Ellos, siempre tercos y siempre tontos, y siempre abusivos.
Pero el argumento no me quedó del todo claro o, en última instancia, me pareció extraordinariamente ridículo. La pornografía es violenta y es agresiva, sin duda, y cada vez es peor, pero lo que suceda a partir de ella no es responsabilidad de la misma. Es decir: puede servir como un medio de conocimiento interno, como un juego de fantasía, incluso como un acuerdo dentro de cierta dinámica de poder (¿qué no aperecen por ahí hombres “torturados” por mujeres de piel y majaderías?), pero quien la utilice como excusa para el maltrato y la violación y el abuso… pues sería culpable de esos mismos delitos con o sin una cultura pornográfica.

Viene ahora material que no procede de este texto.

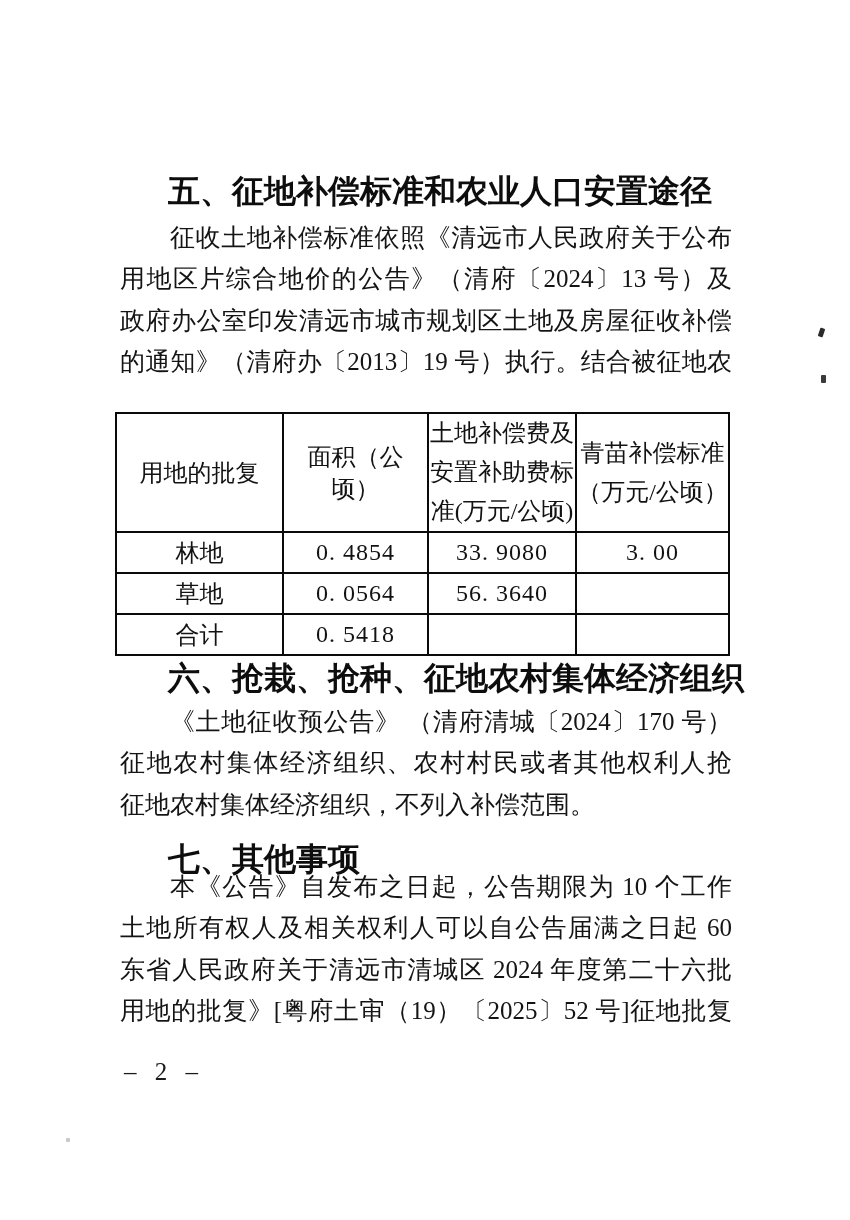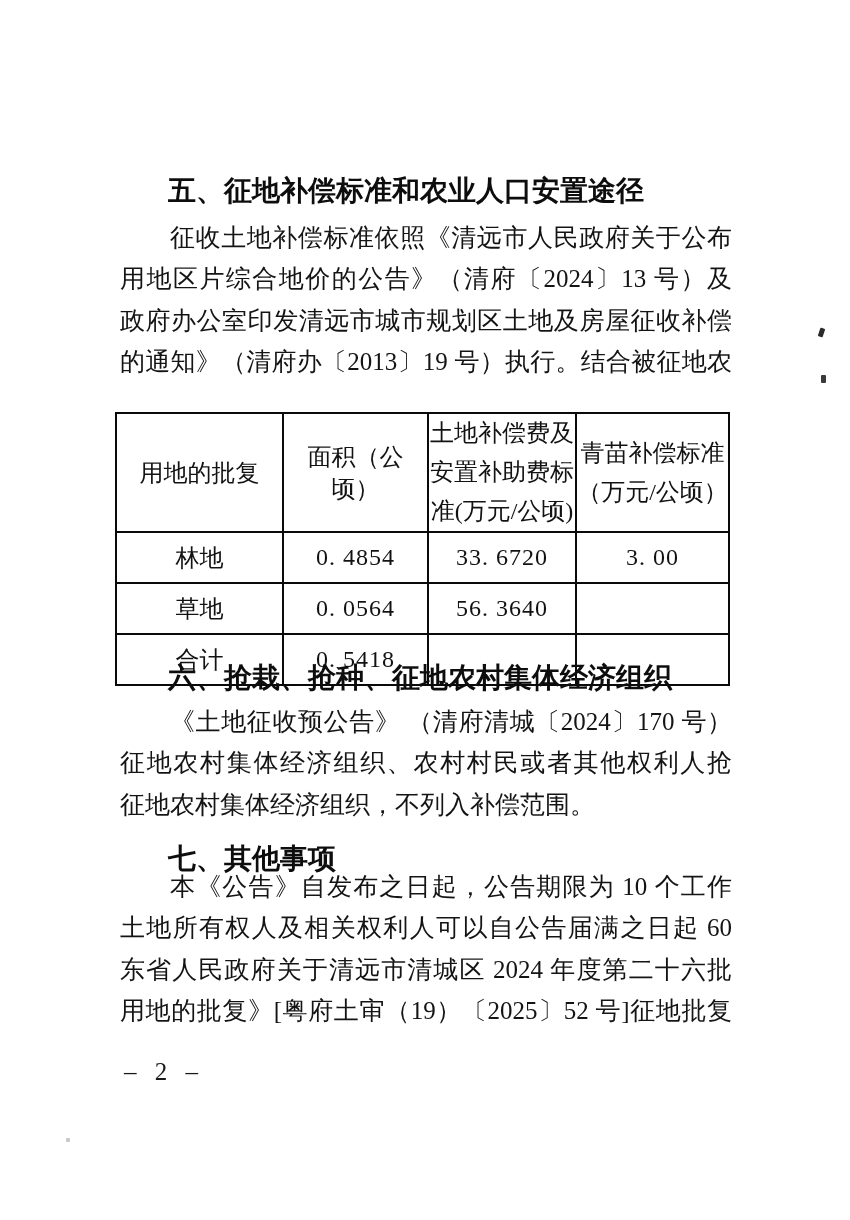--- a/index.html
+++ b/index.html
@@ -15,21 +15,21 @@
     color: #141414;
     font-family: "Liberation Serif", serif;
     overflow: hidden;
   }
   .sec-heading {
     position: absolute;
     left: 168px;
     width: 570px;
     font-family: "Liberation Sans", sans-serif;
     font-weight: bold;
-    font-size: 28px;
+    font-size: 32px;
     line-height: 30px;
     color: #0d0d0d;
     white-space: nowrap;
   }
   .para {
     position: absolute;
     left: 120px;
     width: 612px;
   }
   .tline {
@@ -58,21 +58,21 @@
     border: 2.5px solid #0a0a0a;
     padding: 0;
     font-weight: normal;
     font-size: 24px;
     color: #121212;
     text-align: center;
     vertical-align: middle;
     overflow: hidden;
   }
   table.comp tr.hdr { height: 119px; }
-  table.comp tr.datarow { height: 51px; }
+  table.comp tr.datarow { height: 41px; }
   th.wrap {
     white-space: pre-line;
     line-height: 39px;
     text-align: left;
     padding-left: 9px;
     padding-right: 4px;
   }
   th.wrap.centered-pad { }
   td.num { font-family: "Liberation Serif", serif; letter-spacing: 1px; }
 
@@ -119,21 +119,21 @@
         <th>面积（公顷）</th>
         <th class="wrap">土地补偿费及
 安置补助费标
 准(万元/公顷)</th>
         <th class="wrap centered-pad">青苗补偿标准
 （万元/公顷）</th>
       </tr>
       <tr class="datarow">
         <td>林地</td>
         <td class="num">0. 4854</td>
-        <td class="num">33. 6720</td>
+        <td class="num">33. 9080</td>
         <td class="num">3. 00</td>
       </tr>
       <tr class="datarow">
         <td>草地</td>
         <td class="num">0. 0564</td>
         <td class="num">56. 3640</td>
         <td class="num"></td>
       </tr>
       <tr class="datarow">
         <td>合计</td>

Asumir la degeneración individual nos hace más conscientes de nosotros mismos, capaces de disfrutar más y más de lo que somos capaces de hacer en cualquier sentido. Esto se lo debemos al video y a la rapidez tecnológica y a los nichos del Internet, que nos ponen en contacto con fetichistas idénticos a nosotros. Insisto: esto es un regalo.
Acusar al “malo” de serlo por un factor externo es de una simpleza tan peligrosa como equivocada: culpable es un sistema que no sabe distinguir entre la fantasía y la realidad, entre la decisión personal y la violación, entre la responsabilidad de un individuo frente a sus gustos y decisiones.

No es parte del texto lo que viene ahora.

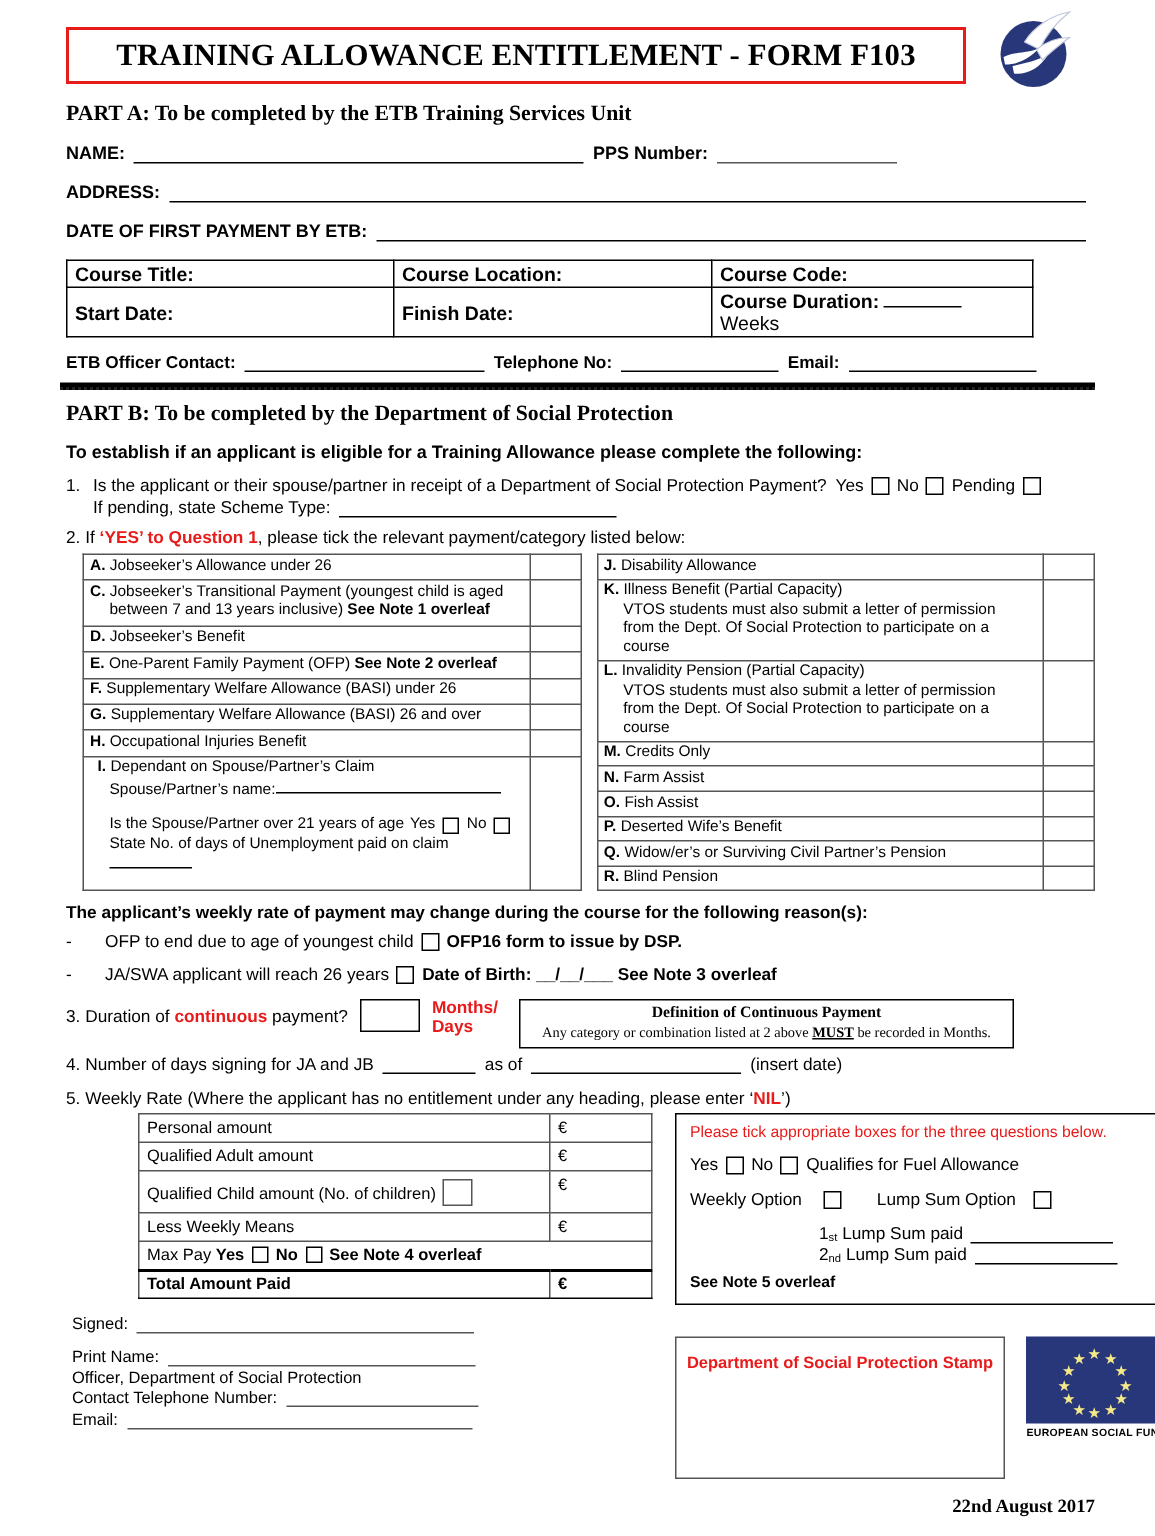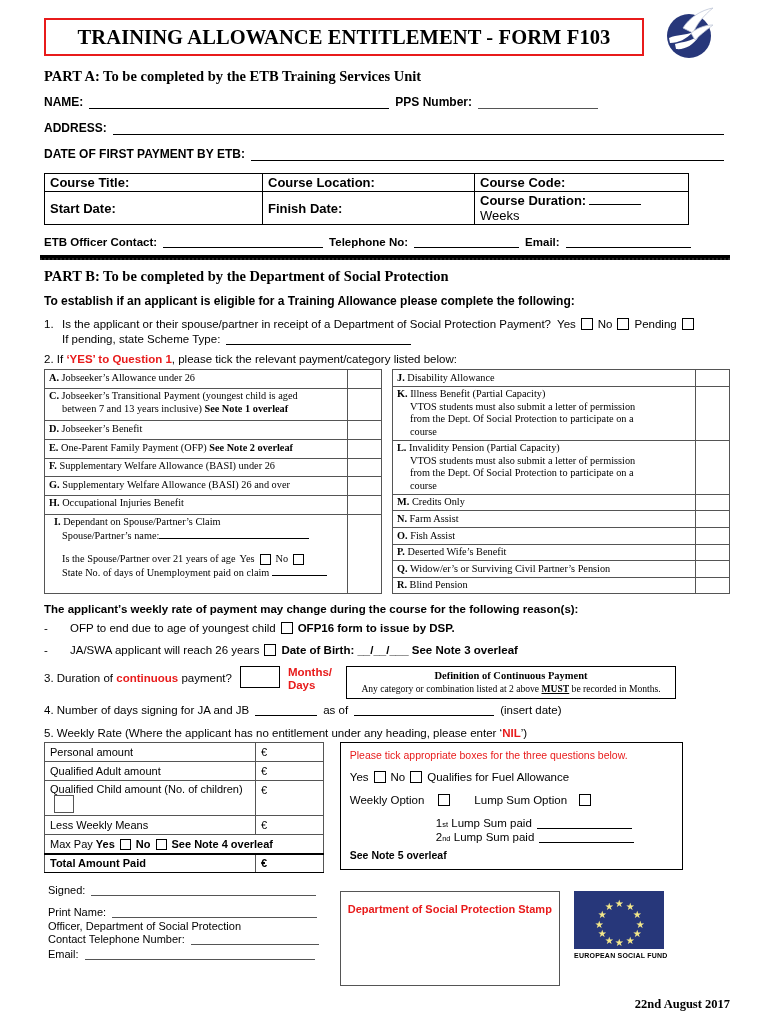--- a/index.html
+++ b/index.html
@@ -60,21 +60,21 @@
   .q { display:flex; font-size:11.5px; margin:0 0 2px 4px; align-items:flex-start; }
   .qn { width:18px; flex:none; }
   .cb { display:inline-block; width:12px; height:12px; border:1.3px solid #000; background:#fff; vertical-align:-2px; margin:0 5px; flex:none; }
   .cb.sm { width:11px; height:11px; }
   .sub { font-size:11.5px; margin:0 0 8px 22px; display:flex; align-items:flex-end; }
 
   .q2 { font-size:11.5px; margin:0 0 4px 4px; }
   .red { color:#e81b1b; font-weight:bold; }
 
   
-  .cats { display:flex; gap:10px; margin:0 0 0 4px;font-family:Liberation Serif, serif; }
+  .cats { display:flex; gap:10px; margin:0 0 0 15px; }
   .cat { border-collapse:collapse; table-layout:fixed; }
   .cat.left { width:343px; }
   .cat.right { width:343px; }
   .cat td { border:1px solid #555; font-size:10.3px; padding:1.5px 4px; vertical-align:top; line-height:1.22; }
   .cat td.tick { width:34px; }
   .cat b { font-weight:bold; }
   .cat .ind { display:block; padding-left:13px; }
   .cat .nm-line { display:inline-block; width:150px; border-bottom:1px solid #000; height:10px; }
   .cat .days-line { display:inline-block; width:55px; border-bottom:1px solid #000; height:10px; }
 
@@ -89,21 +89,21 @@
   .mdays { color:#e81b1b; font-weight:bold; line-height:1.15; font-size:11.5px; }
   .defbox { border:1.2px solid #000; width:330px; padding:3px 6px 4px; margin-left:14px; text-align:center; font-family:"Liberation Serif", serif; }
   .defbox .dt { font-weight:bold; font-size:10.5px; }
   .defbox .dd { font-size:9.6px; margin-top:2px; }
 
   .q4 { display:flex; align-items:flex-end; font-size:11.5px; margin:4px 0 0 4px; }
   .q5 { font-size:11.5px; margin:11px 0 3px 4px; }
 
   
   .bottom { display:flex; gap:15px; margin-left:4px; align-items:flex-start; }
-  .wr { border-collapse:collapse; width:280px; table-layout:fixed; }
+  .wr { border-collapse:collapse; width:343px; table-layout:fixed;margin-left:48px; }
   .wr td { border:1px solid #555; font-size:11px; padding:2px 5px; height:19px; vertical-align:middle; }
   .wr td.eur { width:68px; }
   .wr tr.total td { border-top:2px solid #000; border-bottom:1.6px solid #000; font-weight:bold; }
   .wr tr.total td.eur { border-left:1.6px solid #000; }
   .wr tr.maxpay td { border-bottom:1px solid #555; }
   .kidbox { display:inline-block; width:20px; height:18px; border:1.2px solid #555; vertical-align:-5px; margin-left:4px; }
 
   .fuel { border:1.2px solid #000; width:343px; padding:6px 9px 8px; }
   .fuel .tip { color:#e81b1b; font-size:10.5px; margin-bottom:10px; }
   .fuel .row { font-size:11.5px; display:flex; align-items:center; margin-bottom:11px; }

Es asumir, por ejemplo, que toda actriz pornográfica está ahí obligada, está ahí amarrada, víctima de sus deseos o de sus problemas que la hacen llevar a cabo semejante labor humillante. Y que cada hombre que aparece en cámara está atado, también, a conflictos inconscientes que le hacen un bruto, un violento, un violador.
Además de todo lo anterior, remato: que alguien tire la primera piedra.